Exercise brief: Restate word for word the lines of the material below, from the line with "#41, status: In uitvoering -> Te doen" to the line with "#60, start: Mar 20 -> Mar 17", both lines included, and no others.

Data records:
┄┄┄┄┄┄

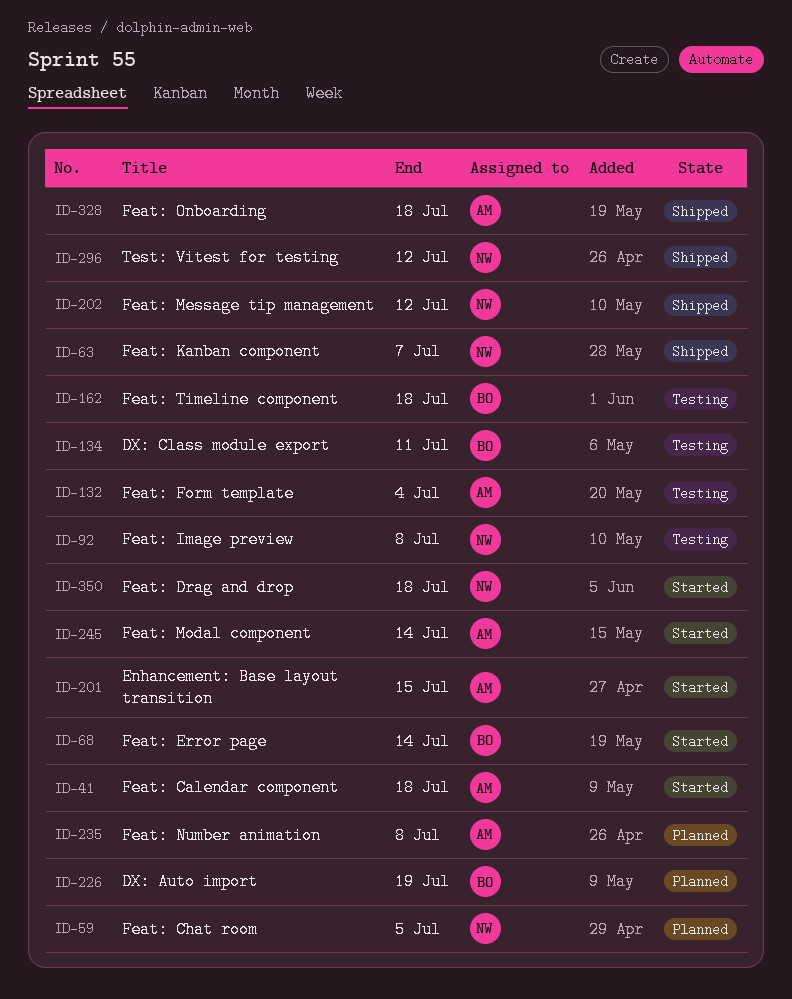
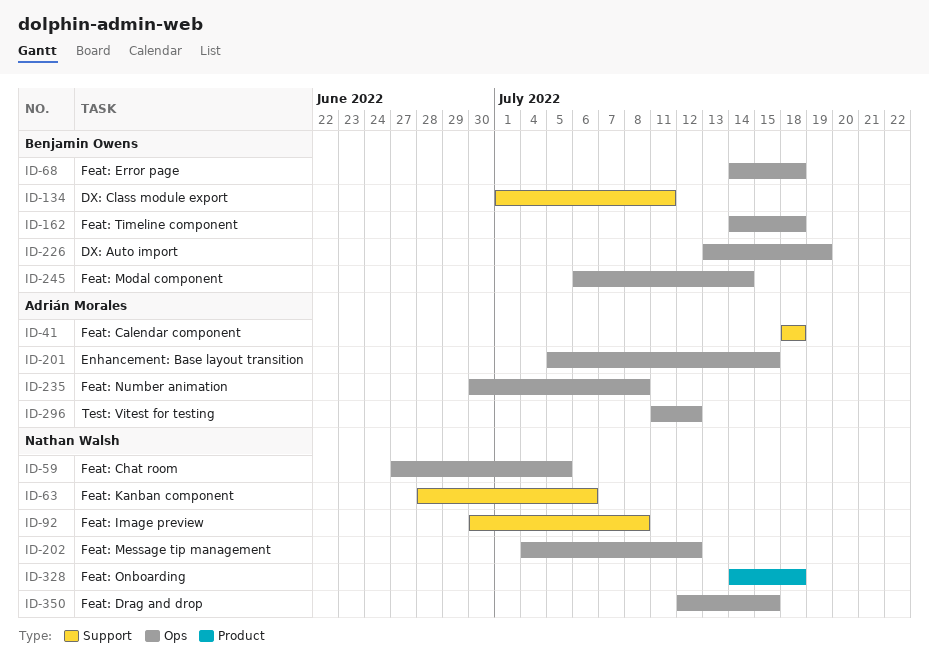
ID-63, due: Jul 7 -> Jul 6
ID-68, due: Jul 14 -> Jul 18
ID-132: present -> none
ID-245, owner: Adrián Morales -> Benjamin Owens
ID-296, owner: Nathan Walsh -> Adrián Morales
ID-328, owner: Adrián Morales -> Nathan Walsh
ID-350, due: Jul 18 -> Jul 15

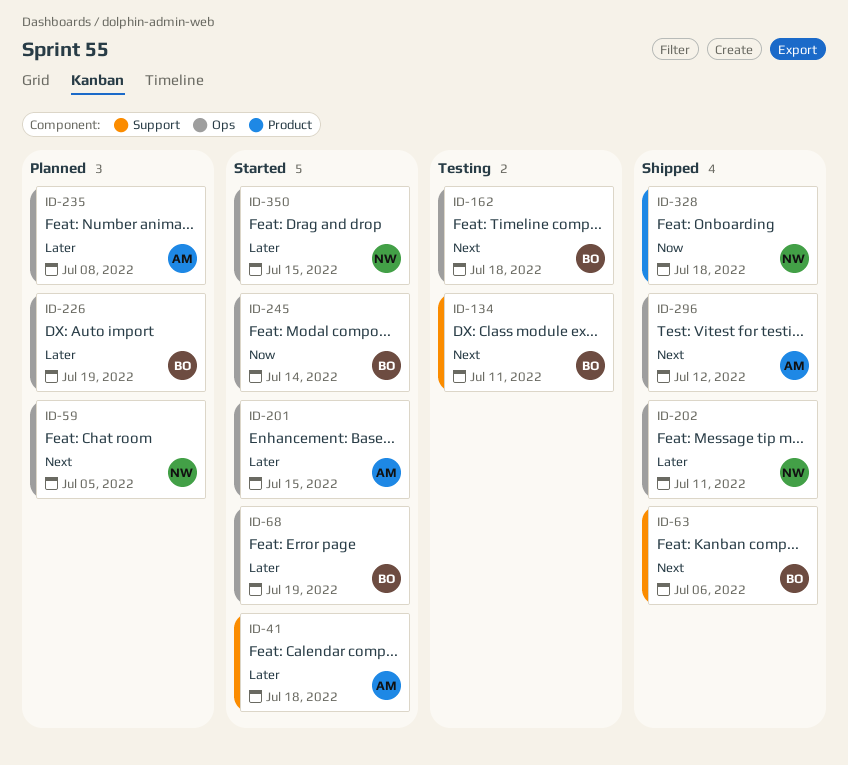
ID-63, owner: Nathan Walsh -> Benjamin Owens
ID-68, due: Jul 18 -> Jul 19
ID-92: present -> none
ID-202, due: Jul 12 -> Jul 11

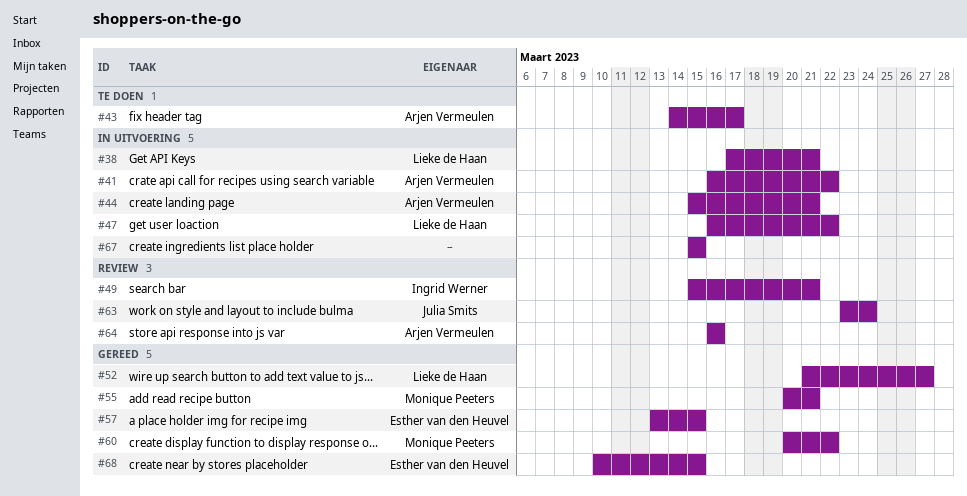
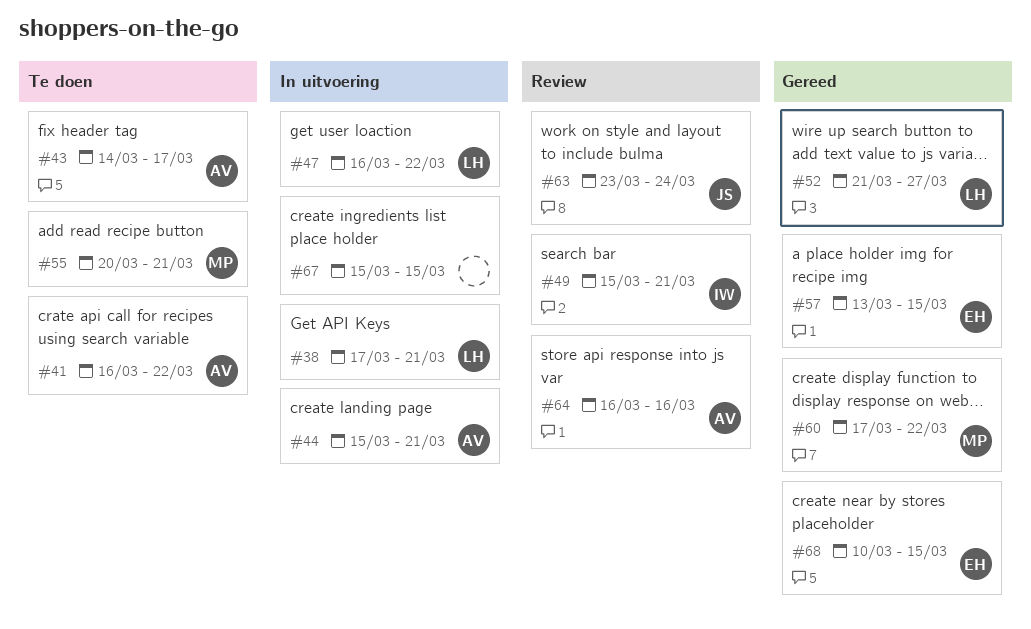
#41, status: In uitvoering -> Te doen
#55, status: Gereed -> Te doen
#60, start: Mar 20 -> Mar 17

┄┄┄┄┄┄

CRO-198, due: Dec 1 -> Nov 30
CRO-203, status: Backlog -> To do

┄┄┄┄┄┄

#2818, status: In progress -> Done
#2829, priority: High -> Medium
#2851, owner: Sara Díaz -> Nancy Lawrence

┄┄┄┄┄┄

Exercise answer:
#41, status: In uitvoering -> Te doen
#55, status: Gereed -> Te doen
#60, start: Mar 20 -> Mar 17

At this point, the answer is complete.